Issue with linters reformatting single-line block tags in Django templates

Hi everyone,

I’m running into a problem with how linters and formatters like djLint handle block tags in Django templates. I often use blocks for simple strings, such as class names, and prefer keeping them on a single line to avoid unnecessary whitespace in the output. For example:

{% block card_column_class %}col-lg-6 mx-auto{% endblock card_column_class %}

When I run djLint, it reformats this into:

{% block card_column_class %}
    col-lg-6 mx-auto
{% endblock card_column_class %}

This adds newlines and indentation, introducing extra whitespace in the rendered HTML. Although browsers typically handle extra spaces in class attributes, I’d prefer to keep the output clean and concise.

For blocks with multiple lines of HTML or complex content, the multi-line formatting makes sense, but for simple cases like this, it feels excessive. Right now, I have to disable the linter or formatter for those lines, which isn’t ideal as it disrupts the workflow.

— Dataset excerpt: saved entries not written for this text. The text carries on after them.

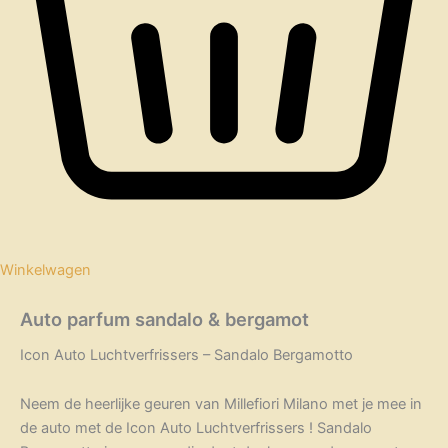
Winkelwagen
Auto parfum sandalo & bergamot
Icon Auto Luchtverfrissers – Sandalo Bergamotto
Neem de heerlijke geuren van Millefiori Milano met je mee in
de auto met de Icon Auto Luchtverfrissers ! Sandalo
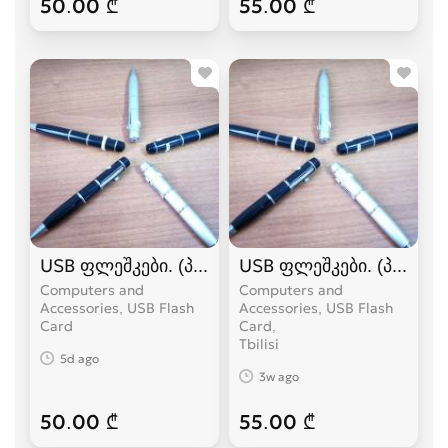
50.00 ₾
55.00 ₾
USB ფლეშკები. (პასტის დიზაინით.)
USB ფლეშკები. (პასტის 
Computers and
Computers and
Accessories, USB Flash
Accessories, USB Flash
Card
Card
Tbilisi
5d ago
3w ago
50.00 ₾
55.00 ₾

Has anyone else dealt with this? Is there a recommended approach in Django for managing this?

I’d love to hear your thoughts, workarounds, or suggestions. Thanks in advance!

I am not 100% sure, but you could look into the max_attribute_length config option of djLint.

As per their documentation:

Formatter will attempt to wrap tag attributes if the attribute length exceeds this value.

The problem with opinionated formatters is… they have opinions.

Could you use something like django-minify-html to post-process the rendered html?

Or you could maybe create your own custom “inline block” template tag that djLint wouldn’t format as a block:

{% inline_block card_column_class col-lg-6 mx-auto %}

That’d be a custom tag that parses to a BlockNode (like the standard block tag), using its arguments to build the content nodelist. (Someone who knows more about the template engine than I do might have a better approach.)